Sunday, August 12, 2012

Saying Goodbye

Peace Corps is like high school, in many unfortunate and fortunate ways, but I'm just going to talk about one right now. There are anywhere from four to five classes at a time in South Africa, classes meaning the group with you came to Africa with, mine being SA25. The oldest class, the one who has been in South Africa the longest is considered the senior group, while the one that just got out of training is considered the freshman, the two other classes being the sophomore and junior class Right now, the 26's are in training while the 22's are leaving or COSing, which means us SA 25s to make the step up into the sophomore class. Scary eh, to think we have been here more than six months and have done about a quarter of our service.

When I was a young warthog...sorry, when I was a newly minted volunteer, I was placed in area with very few SA25's, but a lot of SA22's. They reached out to me and soon I was part of their family. Which included apple pie bakeoffs, girly movie watching nights, meetups for pizza and grocery shopping in our shopping town, movie trips to Pretoria to see the latest volunteer. They helped me get settled in Kwandebele and became some of my closest friends. They also introduced me to their SA22 friends, and soon I had tons of SA22 friends in several provinces. They became some of my closest friends as well and we spent a lot of time having both heart to hearts and adventures.

Unfortunately for me, out of the original group of four who helped me out, three have finished their service and are back in America. The rest of my 22 friends are soon to leave the country as well. As my closest friend leaves the country on Wednesday, I'm incredibly sad.

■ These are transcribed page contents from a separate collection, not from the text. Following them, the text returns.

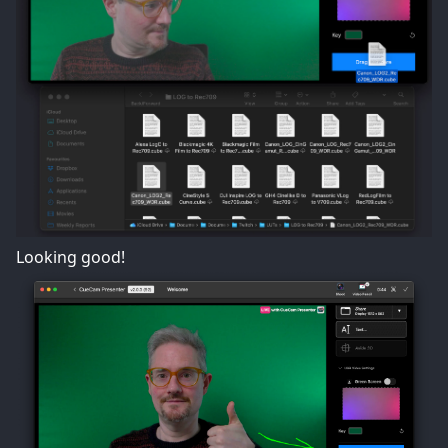
Looking good!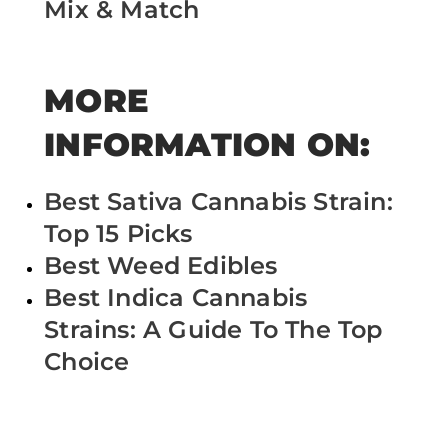
Mix & Match
MORE
INFORMATION ON:
Best Sativa Cannabis Strain:
Top 15 Picks
Best Weed Edibles
Best Indica Cannabis
Strains: A Guide To The Top
Choice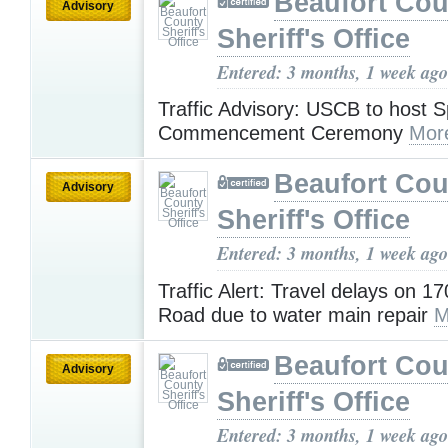
Beaufort Cou
Advisory
Sheriff's Office
Entered: 3 months, 1 week ago
Traffic Advisory: USCB to host 
Commencement Ceremony
Mor
Beaufort Cou
Advisory
Sheriff's Office
Entered: 3 months, 1 week ago
Traffic Alert: Travel delays on 
Road due to water main repair
M
Beaufort Cou
Advisory
Sheriff's Office
Entered: 3 months, 1 week ago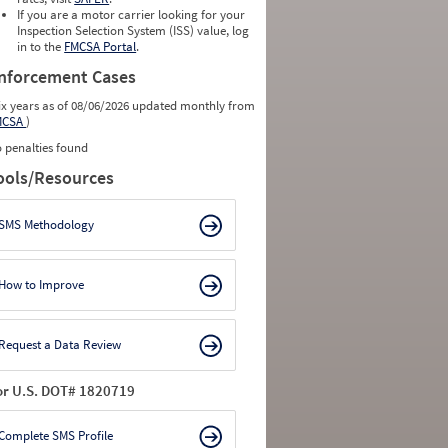
0
0
If you are a motor carrier looking for your
0
0
Inspection Selection System (ISS) value, log
0
0
in to the
FMCSA Portal
.
0
0
nforcement Cases
ix years as of 08/06/2026 updated monthly from
MCSA
)
 penalties found
ools/Resources
SMS Methodology
How to Improve
Request a Data Review
or U.S. DOT# 1820719
Complete SMS Profile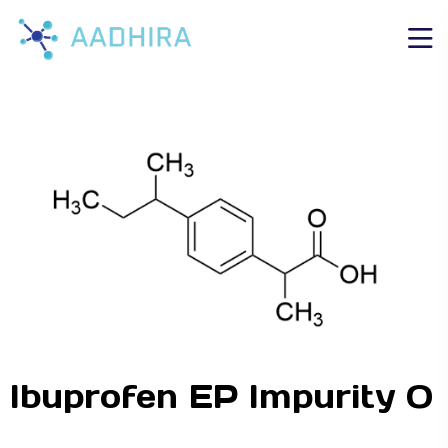
Ibuprofen EP Impurity O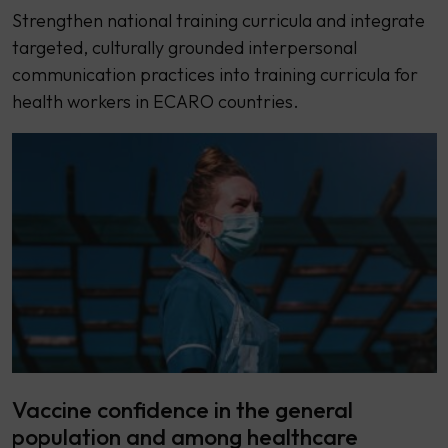
Strengthen national training curricula and integrate
targeted, culturally grounded interpersonal
communication practices into training curricula for
health workers in ECARO countries.
Vaccine confidence in the general
population and among healthcare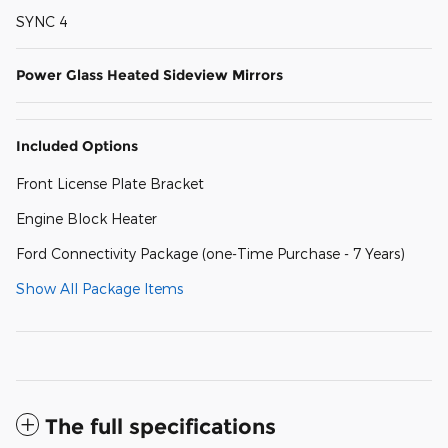
SYNC 4
Power Glass Heated Sideview Mirrors
Included Options
Front License Plate Bracket
Engine Block Heater
Ford Connectivity Package (one-Time Purchase - 7 Years)
Show All Package Items
The full specifications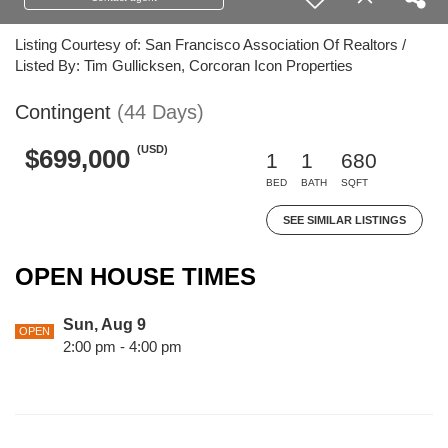
Listing Courtesy of: San Francisco Association Of Realtors /
Listed By: Tim Gullicksen, Corcoran Icon Properties
Contingent
(44 Days)
(USD)
$699,000
1
1
680
BED
BATH
SQFT
SEE SIMILAR LISTINGS
OPEN HOUSE TIMES
Sun, Aug 9
OPEN
2:00 pm - 4:00 pm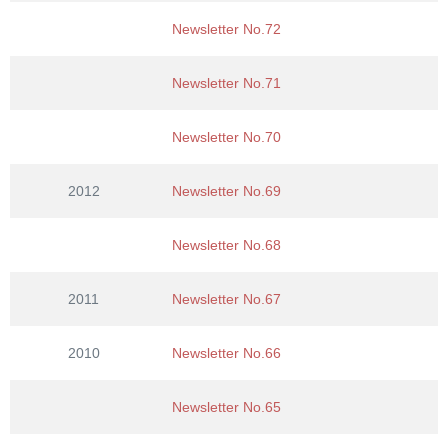
Newsletter No.72
Newsletter No.71
Newsletter No.70
2012
Newsletter No.69
Newsletter No.68
2011
Newsletter No.67
2010
Newsletter No.66
Newsletter No.65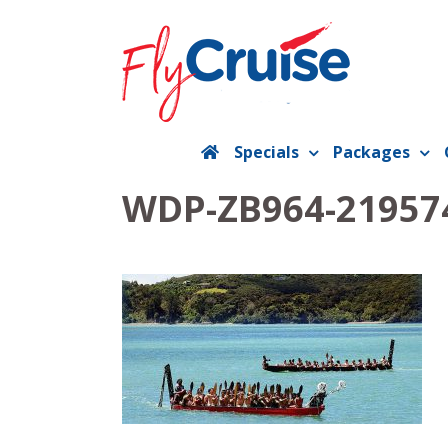
Skip
to
content
Specials
Packages
WDP-ZB964-219574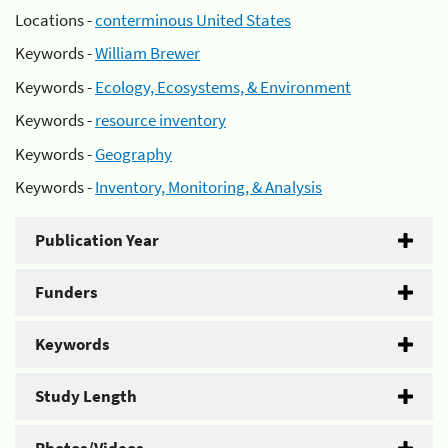
Locations -
conterminous United States
Keywords -
William Brewer
Keywords -
Ecology, Ecosystems, & Environment
Keywords -
resource inventory
Keywords -
Geography
Keywords -
Inventory, Monitoring, & Analysis
Publication Year
Funders
Keywords
Study Length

However, it's just part of the peace corps process. People come, people bond, people leave, people meet new people and the cycle repeats. Apparently there will be some 26's moving to my area. I'm excited to meet them and hopefully they will help fill the hole in my heart that the 22's have vacated. They just have a lot to live up to.

Tuesday, August 7, 2012

Comparison is Futile

I spent last weekend with a group of my fellow volunteers on a weekend getaway. We went to a hot springs that was close to another volunteer's site. The fun times included a mexican feast, lots of bathing in the hotsprings, mini golf and hot showers, all for relatively cheap.

What I was struck by the most is how there were ten of us, all peace corps south africa volunteers...yet all having incredibly different experiences. Two volunteers live together in a suburb of a city. They have running (hot!) Water and easy access to a supermarket and good food. Both of them work at ngos doing capacity building and have offices and computers. Compare that to me. My office is my house. No ngo or supervisors. No running water and a thirty minute taxi ride to a supermarket. And yet we are all peace corps volunteers. However, I'm not making any value judgments on whether their experiences are harder or easier (truth be told, I actually think I'm having an easier time) because its very hard to compare.

Another volunteer I was with last weekend lives on her organization's compound and thus doesn't have a host family. Very different. One volunteer is on her third year and spends half the time working for peace corps south africa and half her time working for a private christian school in a large city. Two volunteers I was with were education volunteers.

Although comparing our experiences isn't quite like comparing apples to oranges (we are all peace corps volunteer in south africa after all) it is not one to be easily done.